Rooney: It was an exceptional element of serving as ambassador to the Holy See to have Msgr. Peter Wells, with his deep and helpful understanding of Vatican diplomacy, in important positions in Rome while we were there; he was, along with Msgr. Dan Mueggenborg, at the time vice-rector of the Pontifical North American College, and myself, one of three Oklahomans in positions of some authority in Rome from a state with a Catholic population of just 4.9%.
In the book, I described a humorous and interesting protocol incident the monsignor and I shared at Fiumicino Airport, just before the arrival of Air Force One to bring President Bush to meet Pope Benedict XVI in June 2006, which reflects the importance which the Bush White House placed on Holy See diplomacy in the world.
Cardinal James Harvey is another special person in the Rooney family. He always made us feel at ease and welcome in the important ceremonial events and was a friendly source of private advice as well.
A few other examples reflect the caliber of all of the Holy See leaders and diplomats my wife Kathleen and I met in Rome.
Cardinal Jean-Louis Tauran taught me a graduate course in diplomacy and in what the Holy See stands for in the world of international relations: concisely, to “serve as moral authority to contest systems or ideas that corrode the dignity of the person and thus threaten world peace.”

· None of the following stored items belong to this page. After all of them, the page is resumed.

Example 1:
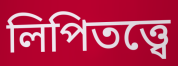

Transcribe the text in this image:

লিপিতত্ত্বে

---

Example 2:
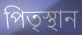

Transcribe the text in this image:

পিতৃস্থান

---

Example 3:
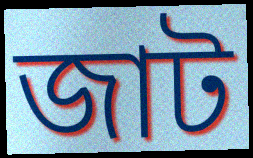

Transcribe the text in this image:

জাট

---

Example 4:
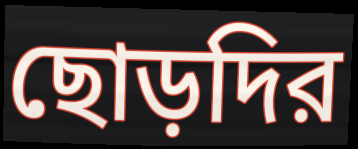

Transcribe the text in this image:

ছোড়দির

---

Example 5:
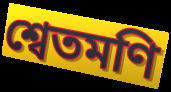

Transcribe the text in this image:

শ্বেতমণিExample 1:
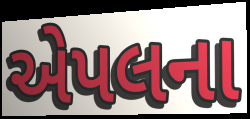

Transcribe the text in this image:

એપલના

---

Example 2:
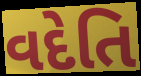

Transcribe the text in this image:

વદેતિ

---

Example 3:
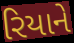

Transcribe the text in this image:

રિયાને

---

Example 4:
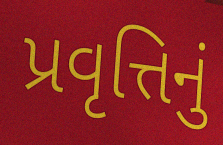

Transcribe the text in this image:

પ્રવૃત્તિનું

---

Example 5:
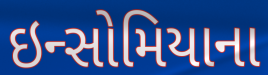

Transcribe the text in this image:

ઇન્સોમિયાના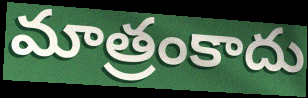
మాత్రంకాదు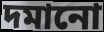
দমানোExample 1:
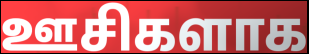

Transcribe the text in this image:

ஊசிகளாக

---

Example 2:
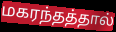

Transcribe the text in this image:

மகரந்தத்தால்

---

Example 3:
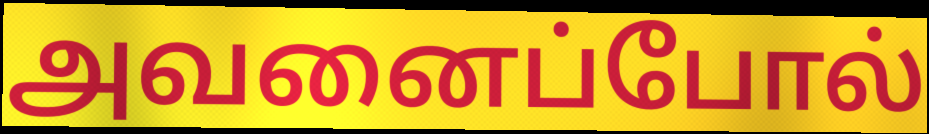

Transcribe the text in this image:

அவனைப்போல்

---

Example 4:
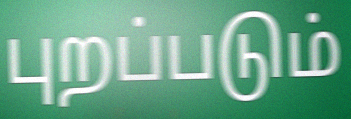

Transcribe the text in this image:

புறப்படும்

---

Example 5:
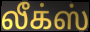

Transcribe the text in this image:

லீக்ஸ்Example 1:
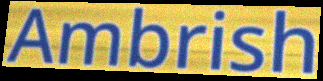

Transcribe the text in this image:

Ambrish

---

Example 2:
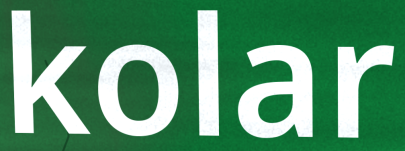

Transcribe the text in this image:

kolar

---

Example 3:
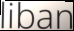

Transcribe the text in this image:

liban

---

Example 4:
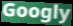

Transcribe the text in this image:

Googly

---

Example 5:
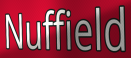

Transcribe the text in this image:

Nuffield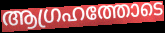
ആഗ്രഹത്തോടെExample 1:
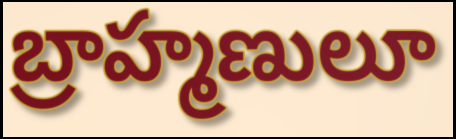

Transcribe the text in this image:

బ్రాహ్మణులూ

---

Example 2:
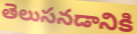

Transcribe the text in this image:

తెలుసనడానికి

Cardinal Leonardo Sandri, who was the Sostituto when I came to Rome, was always available to help us resolve difficult issues and give sound advice, as was Bishop Sanchez Sorondo, Chancellor of the Pontifical Council for Social Sciences.
Cardinal Renato Martino, who had played such a prominent role in the Iraq controversies and had had a distinguished career at the UN, was another Holy See diplomat with whom I interacted regularly in his capacity as the leader of the Pontifical Council for Justice and Peace.

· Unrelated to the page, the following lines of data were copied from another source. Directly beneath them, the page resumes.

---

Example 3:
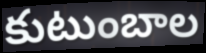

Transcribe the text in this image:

కుటుంబాల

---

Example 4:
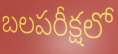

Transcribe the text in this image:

బలపరీక్షలో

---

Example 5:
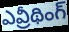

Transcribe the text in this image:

ఎవ్రీథింగ్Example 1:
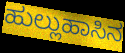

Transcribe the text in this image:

ಹುಲ್ಲುಹಾಸಿನ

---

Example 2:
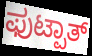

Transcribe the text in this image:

ಫುಟ್ಪಾತ್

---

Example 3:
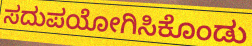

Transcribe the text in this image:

ಸದುಪಯೋಗಿಸಿಕೊಂಡು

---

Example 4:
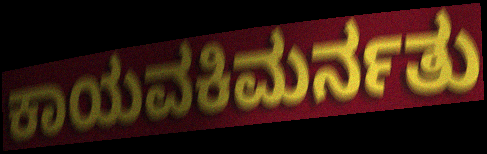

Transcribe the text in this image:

ಕಾಯವಕಿಮರ್ನತು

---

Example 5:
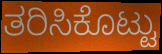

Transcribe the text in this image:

ತರಿಸಿಕೊಟ್ಟು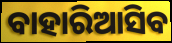
ବାହାରିଆସିବ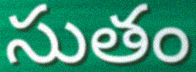
సుతం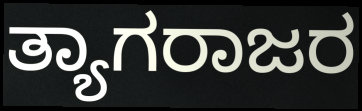
ತ್ಯಾಗರಾಜರ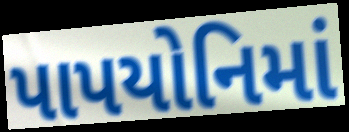
પાપયોનિમાં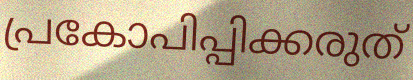
പ്രകോപിപ്പിക്കരുത്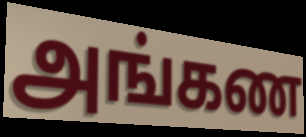
அங்கணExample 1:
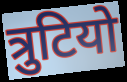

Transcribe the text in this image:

त्रुटियो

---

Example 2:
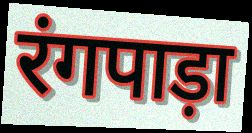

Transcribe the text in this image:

रंगपाड़ा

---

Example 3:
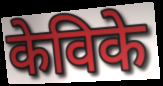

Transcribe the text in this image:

केविके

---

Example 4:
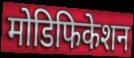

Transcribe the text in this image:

मोडिफिकेशन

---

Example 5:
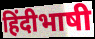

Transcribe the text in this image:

हिंदीभाषी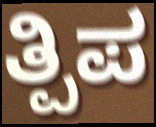
ತ್ಪಿಪ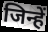
जिन्हेंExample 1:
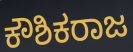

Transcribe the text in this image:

ಕೌಶಿಕರಾಜ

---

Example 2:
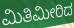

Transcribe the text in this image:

ಮಿತಿಮೀರಿದ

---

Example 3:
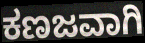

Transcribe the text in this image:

ಕಣಜವಾಗಿ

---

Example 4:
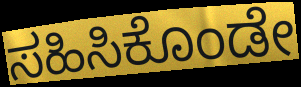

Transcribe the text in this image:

ಸಹಿಸಿಕೊಂಡೇ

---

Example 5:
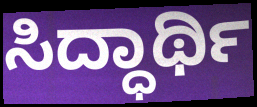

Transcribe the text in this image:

ಸಿದ್ಧಾರ್ಥಿ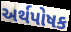
અર્થપોષકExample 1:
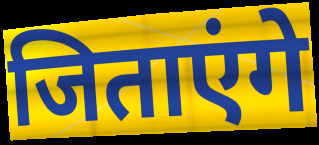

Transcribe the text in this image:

जिताएंगे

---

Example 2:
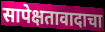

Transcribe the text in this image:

सापेक्षतावादाचा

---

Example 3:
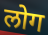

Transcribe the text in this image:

लोग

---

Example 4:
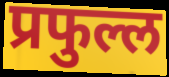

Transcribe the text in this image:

प्रफुल्ल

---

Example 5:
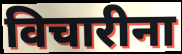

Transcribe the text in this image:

विचारीनाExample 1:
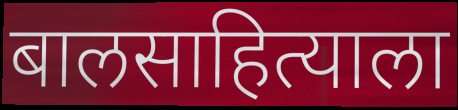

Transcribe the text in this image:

बालसाहित्याला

Along with Cardinal Theodore McCarrick, Archbishop Cladio Celli was our resource for China-Holy See issues. In The Global Vatican, I described his “birdcage” metaphor for the scope of religious freedom in China.
The most important influence and teacher we had, my family and me, was Cardinal McCarrick. He still is.
In fact, when I began the book project, he referred me to a compilation of Vatican II documents published by Fr. Austin Flannery, O.P. and said, “Start here.”
Cardinal Timothy Dolan did the same after my interviewing him by going through his library and noting more than 30 essential books related to Holy See diplomacy.
How do you assess the diplomatic thrust of Pope Francis’ papacy so far, and its effectiveness?
Rooney: The Pope has brought “new world” thinking and candor to the Holy See, which to me, as an American, is refreshing and impactful.
He is using the principles of Holy See diplomacy in a way consistent with his predecessors, but in his own style of communicating. I earnestly hope that this style and the intense following he is attracting throughout the world will enable more people to hear and understand the diplomatic message of the Holy See.
The Holy See’s convening power can advance interreligious dialogue, as recent actions taken by Pope Francis underscore: one example is the convening in prayer of Israeli President Peres and Palestinian Authority President Abbas after the papal visit to Jordan and Israel; another is the trips to Turkey and Albania symbolizing interreligious dialogue and cooperation, while also highlighting the secular Muslim state originally established by Kemal Ataturk in Turkey.
And, as a religious institution as well as a sovereign, the Holy See has a unique standing to comment on religiously-inspired actions.
What was the Holy See’s role in U.S. relations with Cuba, and can that be duplicated elsewhere?
Rooney: While there is much to be done to assure the elimination of repression and the advent of individual rights and economic opportunity to the Cuban people, the success of United States-Cuba negotiations and the Holy See’s important convening role are powerful reflections of the importance of Holy See diplomacy.
There may be a role for the Holy See to play in Venezuela at some point as well.